PASSAGE TO READ:
Here the nodes “Tom Holland” and “Willem Dafoe” are connected to the “Spider-Man: No Way Home” node with edges representing the “Stars In” relation, “Spider-Man: No Way Home” is connected to “Tom Holland” and “Willem Dafoe” via edges representing the “Features” relation, and “Spider-Man: No Way Home” is connected to “2021” via the “Released in year” relation.

Such a graph can allow us to answer questions about the entities and relations in the graph. (For example, we can use the graph above to answer the query “Who did Tom Holland star in a movie with in 2021?”) Because of this, real-world knowledge graphs are often used for question answering applications, as in search engines and conversation assistants.

And, when knowledge graphs are incomplete, they can be used to infer missing relations/edges between entities. For example, after building a knowledge graph from information on a community wiki, we will likely find that some information is missing from our graph:

Example of an Incomplete Knowledge Graph

Here, we see that “Spider-Man: No Way Home” is missing a genre. We might reasonably assume that similar movies have the same genre, and so predict that, since “Spider-Man: No Way Home” is similar to “The Avengers” and “Spider-Man”, it is an “Action” movie.
Finding such missing edges is a task called knowledge graph completion.

Knowledge Graph Embeddings

But how might we determine the similarity of two movies? Or any two entities in a knowledge graph? For this task, we will use a neural network to learn an embedding [2] of each node in our knowledge graph.

Generally, an embedding is a representation of a discrete variable to a real-valued vector. Embeddings are often used in the field of NLP to learn a low-dimensional representation of documents. Some information is lost about each individual document, but a representation is gained that allows documents to be more readily compared.

In our case, we want to train our neural network to represent each node in our knowledge graph as an n-dimensional vector. (Or, equivalently, a location in n-dimensional space.) Then, when comparing the similarity between entities, we can just calculate the distance between their embeddings! (I.e. entities with embeddings closer together are more similar than entities with embeddings that are further apart.)

We also need to train our neural network to represent knowledge graph relations in this embedding space, or we will lose a lot of the information in our knowledge graph. There are many methods for learning these embeddings, and in this article, we will discuss two embedding schemes that represent relations as movement in the embedding space.

Embedding Scheme One: TransE

One natural embedding scheme would be to represent each relation as a translation in embedding space.

ASSIGNMENT A: Render the lines of the listing as a JSON list of strings, one string per line with blank lines omitted, from the line containing "ourselves the ‘best" up to and including the final line of the listing.
The passage on knowledge graphs and the listing have separate, unrelated origins.

WORKING DATA:
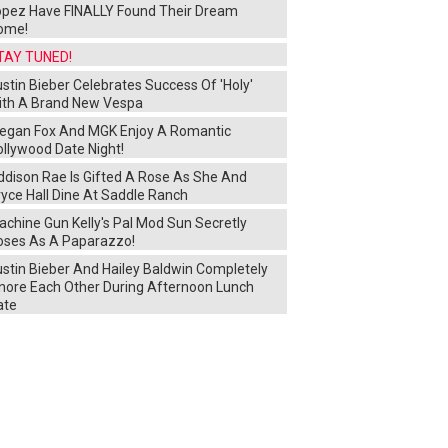
opez Have FINALLY Found Their Dream
ome!
TAY TUNED!
stin Bieber Celebrates Success Of 'Holy'
ith A Brand New Vespa
egan Fox And MGK Enjoy A Romantic
ollywood Date Night!
ddison Rae Is Gifted A Rose As She And
yce Hall Dine At Saddle Ranch
chine Gun Kelly's Pal Mod Sun Secretly
oses As A Paparazzo!
ustin Bieber And Hailey Baldwin Completely
gnore Each Other During Afternoon Lunch
ate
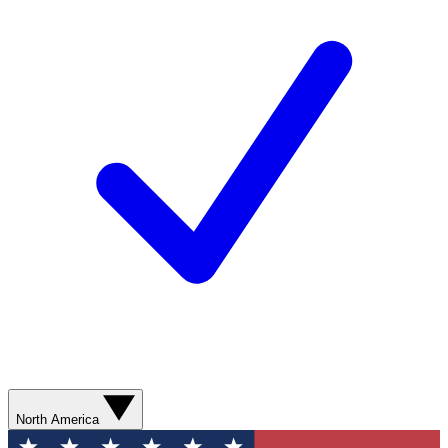
North America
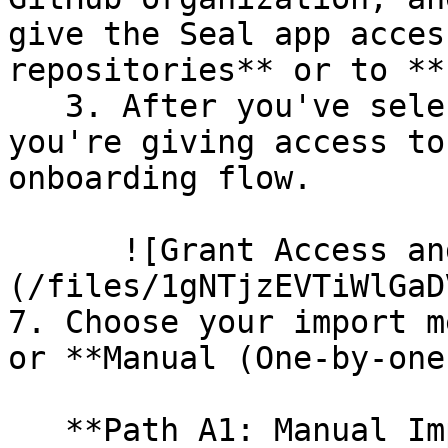
give the Seal app acces
repositories** or to **
   3. After you've selected which repositories 
you're giving access to
onboarding flow.

      ![Grant Access and Install Bot]
(/files/1gNTjzEVTiWlGaD
7. Choose your import m
or **Manual (One-by-one)
   **Path A1: Manual Import**
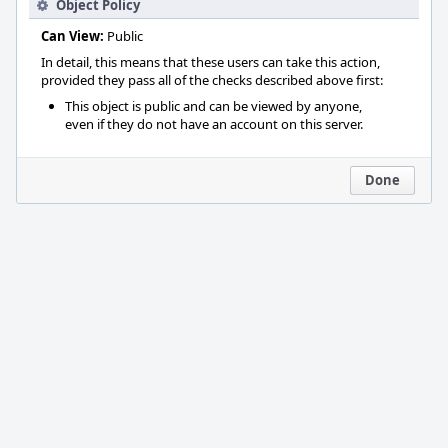
Object Policy
Can View:
Public
In detail, this means that these users can take this action,
provided they pass all of the checks described above first:
This object is public and can be viewed by anyone,
even if they do not have an account on this server.
Done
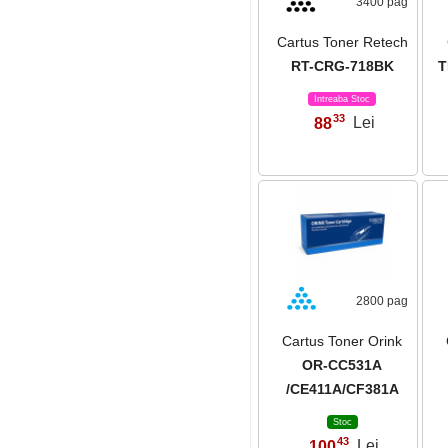
3400 pag
Cartus Toner Retech
RT-CRG-718BK
T
Intreaba Stoc
33
88
Lei
,
2800 pag
Cartus Toner Orink
OR-CC531A
/CE411A/CF381A
Stoc
43
100
Lei
,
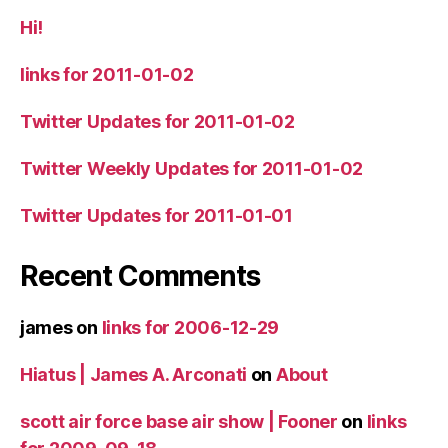
Hi!
links for 2011-01-02
Twitter Updates for 2011-01-02
Twitter Weekly Updates for 2011-01-02
Twitter Updates for 2011-01-01
Recent Comments
james
on
links for 2006-12-29
Hiatus | James A. Arconati
on
About
scott air force base air show | Fooner
on
links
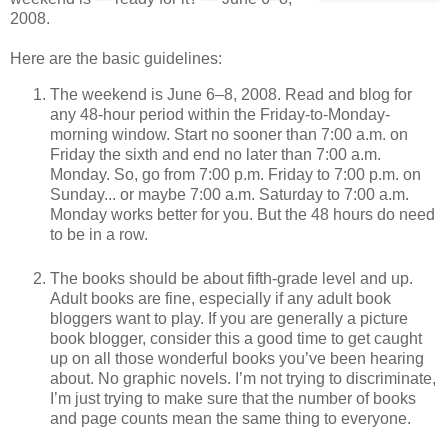
2008.
Here are the basic guidelines:
The weekend is June 6–8, 2008. Read and blog for
any 48-hour period within the Friday-to-Monday-
morning window. Start no sooner than 7:00 a.m. on
Friday the sixth and end no later than 7:00 a.m.
Monday. So, go from 7:00 p.m. Friday to 7:00 p.m. on
Sunday... or maybe 7:00 a.m. Saturday to 7:00 a.m.
Monday works better for you. But the 48 hours do need
to be in a row.
The books should be about fifth-grade level and up.
Adult books are fine, especially if any adult book
bloggers want to play. If you are generally a picture
book blogger, consider this a good time to get caught
up on all those wonderful books you’ve been hearing
about. No graphic novels. I’m not trying to discriminate,
I’m just trying to make sure that the number of books
and page counts mean the same thing to everyone.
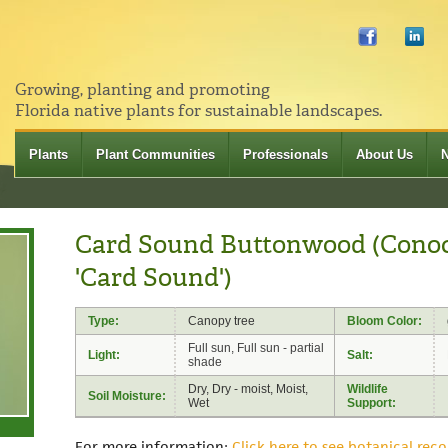
Growing, planting and promoting
Florida native plants for sustainable landscapes.
Plants
Plant Communities
Professionals
About Us
Card Sound Buttonwood (Conoc
'Card Sound')
Type:
Canopy tree
Bloom Color:
Full sun, Full sun - partial
Light:
Salt:
shade
Dry, Dry - moist, Moist,
Wildlife
Soil Moisture:
Wet
Support:
For more information:
Click here to see botanical reco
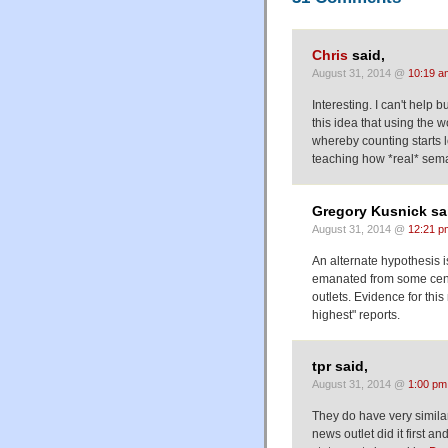
Chris
said,
August 31, 2014 @
10:19 a
Interesting. I can't help 
this idea that using the 
whereby counting starts
teaching how *real* seman
Gregory Kusnick sa
August 31, 2014 @
12:21 p
An alternate hypothesis is
emanated from some centr
outlets. Evidence for this
highest" reports.
tpr said,
August 31, 2014 @
1:00 pm
They do have very simila
news outlet did it first an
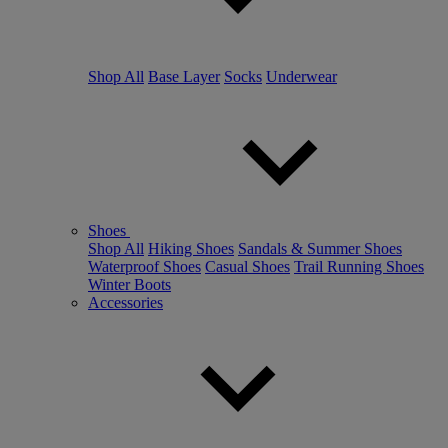
Shop All
Base Layer
Socks
Underwear
Shoes
Shop All
Hiking Shoes
Sandals & Summer Shoes
Waterproof Shoes
Casual Shoes
Trail Running Shoes
Winter Boots
Accessories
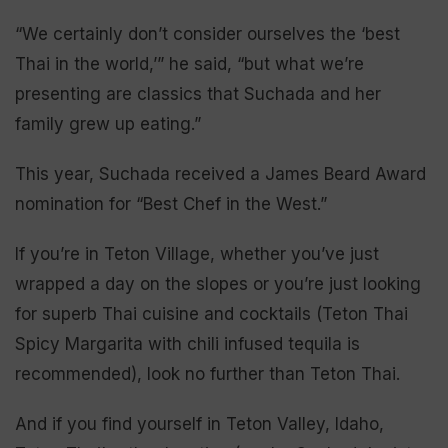
“We certainly don’t consider ourselves the ‘best
Thai in the world,’” he said, “but what we’re
presenting are classics that Suchada and her
family grew up eating.”
This year, Suchada received a James Beard Award
nomination for “Best Chef in the West.”
If you’re in Teton Village, whether you’ve just
wrapped a day on the slopes or you’re just looking
for superb Thai cuisine and cocktails (Teton Thai
Spicy Margarita with chili infused tequila is
recommended), look no further than Teton Thai.
And if you find yourself in Teton Valley, Idaho,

ASSIGNMENT B: Set down the portion of the passage on knowledge graphs from "We also need" up to and including "in embedding space.", word for word.

ANSWER SECTION A:
[
  "“We certainly don’t consider ourselves the ‘best",
  "Thai in the world,’” he said, “but what we’re",
  "presenting are classics that Suchada and her",
  "family grew up eating.”",
  "This year, Suchada received a James Beard Award",
  "nomination for “Best Chef in the West.”",
  "If you’re in Teton Village, whether you’ve just",
  "wrapped a day on the slopes or you’re just looking",
  "for superb Thai cuisine and cocktails (Teton Thai",
  "Spicy Margarita with chili infused tequila is",
  "recommended), look no further than Teton Thai.",
  "And if you find yourself in Teton Valley, Idaho,"
]

ANSWER SECTION B:
We also need to train our neural network to represent knowledge graph relations in this embedding space, or we will lose a lot of the information in our knowledge graph. There are many methods for learning these embeddings, and in this article, we will discuss two embedding schemes that represent relations as movement in the embedding space.

Embedding Scheme One: TransE

One natural embedding scheme would be to represent each relation as a translation in embedding space.